O vídeo uniu políticos da direita e da esquerda contra a “adultização”, mas reacendeu a discussão sobre a regulação das redes sociais. Uma comissão especial será criada na Câmara na próxima semana. Também ficou acertada a criação de um grupo de trabalho com parlamentares e especialistas para elaborar um projeto que possa ir à votação em até 30 dias. Já o governo anunciou que enviará um projeto de lei ao Congresso para regulamentar as redes.

ADULTIZAÇÃO NÃO É NOVIDADE, MAS SE AGRAVA COM REDES SOCIAIS

Exposição de crianças tem ocorrido cada vez mais cedo, analisa psicóloga. Favano entende que a adultização sempre ocorreu, com menores de idade trabalhando como cantores e atores mirins na TV, por exemplo, mas em um contexto de menos plataformas de exibição.

“Agora, com o celular na mão, qualquer pessoa pode publicar conteúdos para o mundo todo, e a velocidade de alcance é muito maior. Além disso, a exposição começa cada vez mais cedo, desde o nascimento, com a própria família compartilhando a rotina dos filhos nas redes sociais”, disse Ana Claudia Favano, psicóloga e pedagoga.

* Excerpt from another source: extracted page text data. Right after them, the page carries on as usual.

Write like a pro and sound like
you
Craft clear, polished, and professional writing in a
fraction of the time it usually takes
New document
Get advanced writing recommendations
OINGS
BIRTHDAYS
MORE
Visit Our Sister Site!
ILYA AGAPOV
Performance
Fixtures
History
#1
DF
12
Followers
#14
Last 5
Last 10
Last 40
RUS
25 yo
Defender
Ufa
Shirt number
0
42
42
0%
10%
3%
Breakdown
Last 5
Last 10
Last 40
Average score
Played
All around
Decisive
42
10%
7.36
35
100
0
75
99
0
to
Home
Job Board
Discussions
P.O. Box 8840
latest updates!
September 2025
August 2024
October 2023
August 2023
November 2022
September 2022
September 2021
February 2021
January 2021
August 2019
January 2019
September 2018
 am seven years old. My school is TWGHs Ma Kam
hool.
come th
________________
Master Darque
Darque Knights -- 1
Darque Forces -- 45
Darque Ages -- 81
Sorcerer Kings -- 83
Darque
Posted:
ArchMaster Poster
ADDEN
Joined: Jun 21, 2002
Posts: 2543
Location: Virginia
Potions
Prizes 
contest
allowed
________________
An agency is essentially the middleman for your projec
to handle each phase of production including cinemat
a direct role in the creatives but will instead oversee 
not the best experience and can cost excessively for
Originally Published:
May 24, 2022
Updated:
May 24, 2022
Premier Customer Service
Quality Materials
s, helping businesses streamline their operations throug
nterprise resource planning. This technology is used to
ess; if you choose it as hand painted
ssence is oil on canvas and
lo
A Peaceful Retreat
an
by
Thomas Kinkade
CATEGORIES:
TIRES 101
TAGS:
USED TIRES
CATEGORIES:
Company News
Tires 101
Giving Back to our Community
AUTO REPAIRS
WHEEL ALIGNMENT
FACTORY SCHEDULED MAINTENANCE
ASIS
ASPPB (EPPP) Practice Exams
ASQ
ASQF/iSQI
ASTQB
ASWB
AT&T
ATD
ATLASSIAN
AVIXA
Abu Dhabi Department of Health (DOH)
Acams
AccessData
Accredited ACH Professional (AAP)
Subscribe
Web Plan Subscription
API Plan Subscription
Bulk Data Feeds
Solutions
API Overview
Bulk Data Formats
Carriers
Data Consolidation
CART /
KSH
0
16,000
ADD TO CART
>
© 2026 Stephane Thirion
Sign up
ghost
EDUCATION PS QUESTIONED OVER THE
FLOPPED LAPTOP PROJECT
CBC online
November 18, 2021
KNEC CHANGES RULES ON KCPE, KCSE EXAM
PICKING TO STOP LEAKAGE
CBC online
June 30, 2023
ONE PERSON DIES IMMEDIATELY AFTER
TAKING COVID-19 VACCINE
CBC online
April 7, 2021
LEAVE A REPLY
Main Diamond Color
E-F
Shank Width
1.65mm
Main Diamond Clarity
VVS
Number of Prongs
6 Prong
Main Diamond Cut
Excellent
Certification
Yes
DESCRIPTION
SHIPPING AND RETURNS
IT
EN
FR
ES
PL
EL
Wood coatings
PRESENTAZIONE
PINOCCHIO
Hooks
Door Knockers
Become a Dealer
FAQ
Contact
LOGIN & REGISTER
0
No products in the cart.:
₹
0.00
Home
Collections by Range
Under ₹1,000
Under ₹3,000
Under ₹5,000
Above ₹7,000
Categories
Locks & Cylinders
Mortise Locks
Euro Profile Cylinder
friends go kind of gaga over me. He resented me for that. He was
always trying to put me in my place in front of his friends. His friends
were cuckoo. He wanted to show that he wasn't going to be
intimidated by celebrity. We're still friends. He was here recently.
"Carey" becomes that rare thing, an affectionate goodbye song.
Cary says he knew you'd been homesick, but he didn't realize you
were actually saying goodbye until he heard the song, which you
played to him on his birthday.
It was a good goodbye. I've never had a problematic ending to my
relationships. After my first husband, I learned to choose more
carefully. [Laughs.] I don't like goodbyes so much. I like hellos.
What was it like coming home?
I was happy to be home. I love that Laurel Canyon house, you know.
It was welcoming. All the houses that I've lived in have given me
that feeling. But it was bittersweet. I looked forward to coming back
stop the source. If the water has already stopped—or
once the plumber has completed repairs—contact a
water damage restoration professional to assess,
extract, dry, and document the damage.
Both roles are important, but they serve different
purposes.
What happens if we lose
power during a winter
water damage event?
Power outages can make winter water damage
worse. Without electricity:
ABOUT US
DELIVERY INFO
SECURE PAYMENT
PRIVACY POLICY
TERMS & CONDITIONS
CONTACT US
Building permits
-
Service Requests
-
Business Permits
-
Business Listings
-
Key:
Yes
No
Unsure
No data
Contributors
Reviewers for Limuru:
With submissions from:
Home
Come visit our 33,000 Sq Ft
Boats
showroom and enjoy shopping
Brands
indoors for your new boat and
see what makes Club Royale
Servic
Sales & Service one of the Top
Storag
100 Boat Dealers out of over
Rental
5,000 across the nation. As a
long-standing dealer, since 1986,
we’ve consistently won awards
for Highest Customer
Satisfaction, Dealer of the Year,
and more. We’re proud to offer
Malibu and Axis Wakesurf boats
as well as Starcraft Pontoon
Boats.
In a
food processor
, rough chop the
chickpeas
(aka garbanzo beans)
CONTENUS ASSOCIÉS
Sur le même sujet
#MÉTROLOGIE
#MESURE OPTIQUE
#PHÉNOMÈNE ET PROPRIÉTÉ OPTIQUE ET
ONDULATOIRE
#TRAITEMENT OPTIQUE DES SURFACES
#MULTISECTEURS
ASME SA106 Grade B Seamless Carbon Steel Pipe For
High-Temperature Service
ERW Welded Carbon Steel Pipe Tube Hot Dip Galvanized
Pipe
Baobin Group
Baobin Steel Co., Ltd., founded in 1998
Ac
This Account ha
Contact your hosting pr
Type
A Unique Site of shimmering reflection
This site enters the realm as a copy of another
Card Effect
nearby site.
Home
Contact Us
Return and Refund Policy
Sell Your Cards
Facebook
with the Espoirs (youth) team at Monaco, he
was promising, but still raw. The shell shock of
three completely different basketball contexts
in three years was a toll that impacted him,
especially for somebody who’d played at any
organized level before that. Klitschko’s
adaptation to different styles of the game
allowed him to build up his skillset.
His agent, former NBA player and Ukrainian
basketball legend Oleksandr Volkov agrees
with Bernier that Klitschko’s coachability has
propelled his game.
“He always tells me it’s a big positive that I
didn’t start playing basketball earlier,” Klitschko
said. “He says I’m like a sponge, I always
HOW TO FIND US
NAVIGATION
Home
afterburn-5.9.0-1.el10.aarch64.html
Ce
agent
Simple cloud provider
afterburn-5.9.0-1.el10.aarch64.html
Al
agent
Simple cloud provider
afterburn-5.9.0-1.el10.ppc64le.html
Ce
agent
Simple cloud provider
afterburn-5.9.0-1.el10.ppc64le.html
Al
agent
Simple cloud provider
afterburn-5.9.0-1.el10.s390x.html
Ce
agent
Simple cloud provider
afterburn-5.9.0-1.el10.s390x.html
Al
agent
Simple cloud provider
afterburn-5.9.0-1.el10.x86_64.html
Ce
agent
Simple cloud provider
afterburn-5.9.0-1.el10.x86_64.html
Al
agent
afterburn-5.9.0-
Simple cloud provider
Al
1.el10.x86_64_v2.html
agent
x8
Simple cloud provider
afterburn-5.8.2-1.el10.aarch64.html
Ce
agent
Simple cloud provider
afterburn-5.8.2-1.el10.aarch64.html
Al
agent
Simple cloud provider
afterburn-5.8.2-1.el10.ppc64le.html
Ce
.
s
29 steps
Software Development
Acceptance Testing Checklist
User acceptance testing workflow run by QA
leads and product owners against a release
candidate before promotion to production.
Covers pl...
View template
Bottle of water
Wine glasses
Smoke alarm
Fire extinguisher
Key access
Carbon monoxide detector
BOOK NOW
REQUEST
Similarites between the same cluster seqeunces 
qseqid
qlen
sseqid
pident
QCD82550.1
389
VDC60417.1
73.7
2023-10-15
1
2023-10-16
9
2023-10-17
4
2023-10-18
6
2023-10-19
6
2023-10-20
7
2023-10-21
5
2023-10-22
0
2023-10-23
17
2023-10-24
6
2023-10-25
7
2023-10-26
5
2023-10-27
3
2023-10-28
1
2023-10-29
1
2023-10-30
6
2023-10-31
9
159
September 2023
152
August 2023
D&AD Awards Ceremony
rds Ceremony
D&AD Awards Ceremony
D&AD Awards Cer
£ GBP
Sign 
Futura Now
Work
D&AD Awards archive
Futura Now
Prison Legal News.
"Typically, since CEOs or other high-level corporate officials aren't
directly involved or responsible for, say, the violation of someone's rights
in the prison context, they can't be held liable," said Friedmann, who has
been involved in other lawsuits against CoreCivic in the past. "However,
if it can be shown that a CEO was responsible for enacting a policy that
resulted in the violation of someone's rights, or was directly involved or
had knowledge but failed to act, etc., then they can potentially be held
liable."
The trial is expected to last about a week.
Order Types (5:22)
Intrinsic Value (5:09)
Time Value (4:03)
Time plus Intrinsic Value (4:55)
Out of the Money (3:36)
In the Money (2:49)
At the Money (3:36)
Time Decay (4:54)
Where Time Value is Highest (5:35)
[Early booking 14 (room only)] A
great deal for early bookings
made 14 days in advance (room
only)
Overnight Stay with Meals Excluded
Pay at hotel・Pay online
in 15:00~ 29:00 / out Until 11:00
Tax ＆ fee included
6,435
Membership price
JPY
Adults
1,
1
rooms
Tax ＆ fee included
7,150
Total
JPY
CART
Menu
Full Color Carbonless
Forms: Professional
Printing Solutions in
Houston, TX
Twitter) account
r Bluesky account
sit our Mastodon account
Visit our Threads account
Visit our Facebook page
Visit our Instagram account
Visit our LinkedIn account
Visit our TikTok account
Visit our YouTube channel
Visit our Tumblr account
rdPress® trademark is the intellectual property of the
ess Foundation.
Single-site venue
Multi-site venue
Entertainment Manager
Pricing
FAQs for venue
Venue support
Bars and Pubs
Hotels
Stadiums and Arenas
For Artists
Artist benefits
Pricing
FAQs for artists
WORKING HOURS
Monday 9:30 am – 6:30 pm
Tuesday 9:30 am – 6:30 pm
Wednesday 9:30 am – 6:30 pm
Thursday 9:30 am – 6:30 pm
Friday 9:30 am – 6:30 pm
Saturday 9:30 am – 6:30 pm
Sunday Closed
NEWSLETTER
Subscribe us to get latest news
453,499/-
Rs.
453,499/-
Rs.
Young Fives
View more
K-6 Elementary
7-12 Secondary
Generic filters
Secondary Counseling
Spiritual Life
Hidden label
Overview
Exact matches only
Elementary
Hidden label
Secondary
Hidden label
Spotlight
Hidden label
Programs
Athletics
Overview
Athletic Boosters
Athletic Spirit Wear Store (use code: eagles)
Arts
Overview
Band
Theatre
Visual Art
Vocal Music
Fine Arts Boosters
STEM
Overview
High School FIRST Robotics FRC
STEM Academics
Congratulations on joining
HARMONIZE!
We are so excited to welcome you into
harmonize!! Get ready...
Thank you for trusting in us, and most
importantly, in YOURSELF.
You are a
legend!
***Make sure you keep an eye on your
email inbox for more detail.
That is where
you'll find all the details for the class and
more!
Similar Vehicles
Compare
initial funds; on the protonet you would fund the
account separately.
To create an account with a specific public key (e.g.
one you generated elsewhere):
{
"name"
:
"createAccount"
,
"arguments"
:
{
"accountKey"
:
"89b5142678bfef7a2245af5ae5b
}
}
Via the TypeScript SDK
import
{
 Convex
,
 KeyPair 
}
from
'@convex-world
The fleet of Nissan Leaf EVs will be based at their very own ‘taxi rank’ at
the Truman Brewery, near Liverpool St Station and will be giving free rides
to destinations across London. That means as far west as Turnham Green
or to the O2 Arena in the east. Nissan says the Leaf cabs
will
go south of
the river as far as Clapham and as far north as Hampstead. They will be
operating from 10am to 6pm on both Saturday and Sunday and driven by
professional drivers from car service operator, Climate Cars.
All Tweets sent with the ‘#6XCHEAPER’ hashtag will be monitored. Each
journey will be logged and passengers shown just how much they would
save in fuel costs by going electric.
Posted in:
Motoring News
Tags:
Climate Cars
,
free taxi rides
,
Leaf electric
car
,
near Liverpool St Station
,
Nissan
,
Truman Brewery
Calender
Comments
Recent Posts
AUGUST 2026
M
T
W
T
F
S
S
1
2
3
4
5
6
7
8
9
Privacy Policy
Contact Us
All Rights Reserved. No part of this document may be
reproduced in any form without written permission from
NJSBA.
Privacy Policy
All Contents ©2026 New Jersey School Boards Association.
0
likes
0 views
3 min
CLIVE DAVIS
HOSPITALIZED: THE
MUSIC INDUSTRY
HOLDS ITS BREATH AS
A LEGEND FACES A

Pais e responsáveis devem estar atentos para proteção dos filhos. A especialista diz que um dos meios são ferramentas de controle parental para filtrar conteúdos e estímulos das telas. Além disso, oferecer experiências adequadas à idade, como brincadeiras, e conversas sobre limites e riscos da internet são essenciais.